Era tudo muito moderno e só aos poucos foi sendo digerido, até que, nas últimas décadas, um conjunto de países baniu o mau hábito de punir a prole com palmadas e outros gestos calcados na violência.
Umas nações avançaram mais rapidamente nesse campo do que o Brasil, onde ainda circula a crença de que a rigidez produz bons resultados — um ideário em que a estratégia das penalidades físicas continua a ser não apenas tolerada, como incentivada, mesmo sem eco na ciência.
Os novos ventos educacionais, com muita gente qualificada defendendo a eficácia do bom diálogo, ajudaram a retirar o bolor de antigas convicções, mas não foram suficientes até agora para virar completamente a página. De acordo com um recente levantamento sobre o tema conduzido pela Fundação José Luiz Egydio Setúbal e pelo Instituto Galo da Manhã, com apoio técnico da Ipsos e da Vital Strategies, uma ONG de projeção internacional, 52% dos pais brasileiros reconhecem já ter apelado para tapas e afins quando o conflito aperta com a criançada. Um grupo de 25% diz claramente considerar tal conduta aceitável, enquanto o restante recorreu a ela num momento em que, no calor da discussão, não viu outro caminho.

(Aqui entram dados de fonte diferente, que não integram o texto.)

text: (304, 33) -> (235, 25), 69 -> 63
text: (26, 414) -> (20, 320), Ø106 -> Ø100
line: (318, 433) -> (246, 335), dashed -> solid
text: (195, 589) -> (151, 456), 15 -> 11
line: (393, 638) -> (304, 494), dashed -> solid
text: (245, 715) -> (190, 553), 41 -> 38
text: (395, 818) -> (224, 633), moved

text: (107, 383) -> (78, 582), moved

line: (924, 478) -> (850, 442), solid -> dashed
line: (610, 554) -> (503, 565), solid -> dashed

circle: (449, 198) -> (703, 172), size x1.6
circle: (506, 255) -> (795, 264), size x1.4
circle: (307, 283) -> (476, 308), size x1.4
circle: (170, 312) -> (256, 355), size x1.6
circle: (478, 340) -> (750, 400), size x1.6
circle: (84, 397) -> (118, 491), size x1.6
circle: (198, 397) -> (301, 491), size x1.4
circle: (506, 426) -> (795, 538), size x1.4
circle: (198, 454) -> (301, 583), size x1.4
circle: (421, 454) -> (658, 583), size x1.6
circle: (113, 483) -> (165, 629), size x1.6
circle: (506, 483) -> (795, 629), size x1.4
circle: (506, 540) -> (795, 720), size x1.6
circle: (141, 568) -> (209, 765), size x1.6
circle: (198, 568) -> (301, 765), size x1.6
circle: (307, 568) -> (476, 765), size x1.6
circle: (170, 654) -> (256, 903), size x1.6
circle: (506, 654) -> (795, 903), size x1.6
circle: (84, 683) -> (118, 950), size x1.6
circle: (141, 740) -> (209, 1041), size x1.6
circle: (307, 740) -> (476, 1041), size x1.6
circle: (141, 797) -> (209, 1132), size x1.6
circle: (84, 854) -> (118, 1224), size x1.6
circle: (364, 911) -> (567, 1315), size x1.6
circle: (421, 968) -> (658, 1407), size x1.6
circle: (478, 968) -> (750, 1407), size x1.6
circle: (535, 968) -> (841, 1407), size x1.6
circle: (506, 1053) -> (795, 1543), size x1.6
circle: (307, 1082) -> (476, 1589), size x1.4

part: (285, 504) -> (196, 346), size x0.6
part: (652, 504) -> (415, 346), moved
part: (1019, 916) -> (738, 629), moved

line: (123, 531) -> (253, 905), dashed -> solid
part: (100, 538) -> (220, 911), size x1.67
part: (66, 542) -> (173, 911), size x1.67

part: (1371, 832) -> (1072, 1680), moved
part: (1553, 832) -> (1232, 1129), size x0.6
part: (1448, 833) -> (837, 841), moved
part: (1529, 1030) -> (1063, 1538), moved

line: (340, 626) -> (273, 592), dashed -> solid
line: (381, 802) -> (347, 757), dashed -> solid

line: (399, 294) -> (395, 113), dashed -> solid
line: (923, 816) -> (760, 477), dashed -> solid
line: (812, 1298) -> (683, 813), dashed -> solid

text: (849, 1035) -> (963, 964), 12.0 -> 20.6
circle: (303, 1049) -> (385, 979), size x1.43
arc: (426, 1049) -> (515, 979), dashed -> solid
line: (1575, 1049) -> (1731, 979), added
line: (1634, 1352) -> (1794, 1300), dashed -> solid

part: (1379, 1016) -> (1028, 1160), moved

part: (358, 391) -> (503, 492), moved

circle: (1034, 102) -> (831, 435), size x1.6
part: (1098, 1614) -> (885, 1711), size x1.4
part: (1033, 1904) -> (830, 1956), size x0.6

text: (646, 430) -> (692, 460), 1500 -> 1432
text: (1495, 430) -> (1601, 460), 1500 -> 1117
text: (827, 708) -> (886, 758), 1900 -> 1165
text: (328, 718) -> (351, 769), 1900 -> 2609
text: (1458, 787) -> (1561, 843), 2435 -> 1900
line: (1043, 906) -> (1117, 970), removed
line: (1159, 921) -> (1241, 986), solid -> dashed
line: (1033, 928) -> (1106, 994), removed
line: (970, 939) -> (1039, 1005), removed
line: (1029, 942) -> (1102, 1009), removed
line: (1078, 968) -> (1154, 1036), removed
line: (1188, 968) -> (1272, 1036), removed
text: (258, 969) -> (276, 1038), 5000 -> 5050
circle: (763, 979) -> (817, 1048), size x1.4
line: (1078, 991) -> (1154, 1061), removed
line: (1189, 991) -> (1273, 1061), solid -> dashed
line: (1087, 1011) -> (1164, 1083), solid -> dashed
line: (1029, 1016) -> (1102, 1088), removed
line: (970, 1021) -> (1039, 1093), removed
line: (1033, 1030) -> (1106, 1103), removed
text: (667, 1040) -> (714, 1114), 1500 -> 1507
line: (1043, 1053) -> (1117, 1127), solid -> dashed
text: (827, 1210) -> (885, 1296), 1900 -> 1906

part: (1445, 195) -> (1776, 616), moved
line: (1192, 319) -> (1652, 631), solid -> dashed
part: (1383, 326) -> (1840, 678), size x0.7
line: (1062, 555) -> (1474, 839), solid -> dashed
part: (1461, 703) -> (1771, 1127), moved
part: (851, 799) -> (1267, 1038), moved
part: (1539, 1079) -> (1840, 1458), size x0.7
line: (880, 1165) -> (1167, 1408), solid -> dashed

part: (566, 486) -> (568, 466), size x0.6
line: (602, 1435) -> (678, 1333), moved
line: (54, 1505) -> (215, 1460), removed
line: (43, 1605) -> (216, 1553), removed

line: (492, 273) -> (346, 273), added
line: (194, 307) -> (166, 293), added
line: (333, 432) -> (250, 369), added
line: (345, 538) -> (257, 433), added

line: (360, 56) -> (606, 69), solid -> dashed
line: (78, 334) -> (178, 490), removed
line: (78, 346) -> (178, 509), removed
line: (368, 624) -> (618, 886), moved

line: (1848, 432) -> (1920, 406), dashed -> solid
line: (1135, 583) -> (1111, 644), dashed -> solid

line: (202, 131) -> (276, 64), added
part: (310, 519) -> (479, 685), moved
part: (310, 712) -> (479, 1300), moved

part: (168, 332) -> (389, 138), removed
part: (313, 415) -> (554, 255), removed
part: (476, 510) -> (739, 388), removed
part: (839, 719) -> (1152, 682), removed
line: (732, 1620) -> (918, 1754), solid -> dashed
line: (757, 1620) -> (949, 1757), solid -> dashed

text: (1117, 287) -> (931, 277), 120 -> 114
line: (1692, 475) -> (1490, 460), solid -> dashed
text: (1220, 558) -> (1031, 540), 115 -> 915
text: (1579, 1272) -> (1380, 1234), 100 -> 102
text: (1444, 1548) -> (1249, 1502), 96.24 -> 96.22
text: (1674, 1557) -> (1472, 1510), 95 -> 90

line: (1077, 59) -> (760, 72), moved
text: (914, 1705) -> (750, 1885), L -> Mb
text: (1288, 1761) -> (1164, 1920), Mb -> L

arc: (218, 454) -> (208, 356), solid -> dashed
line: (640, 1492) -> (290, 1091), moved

Um equívoco, segundo especialistas, que defendem a demarcação de limites, mas sempre com conversa. “Evidentemente que os pais precisam promover uma criação que prepare o jovem para receber nãos e lidar com a realidade. Para isso, no entanto, devem ser firmes sem recorrer a métodos coercitivos”, enfatiza a psicóloga Ciomara Schneider, da Universidade de Brasília. Desse modo, está provado, a criança conseguirá expressar-se sem medo, o que é fundamental para seu pleno desenvolvimento.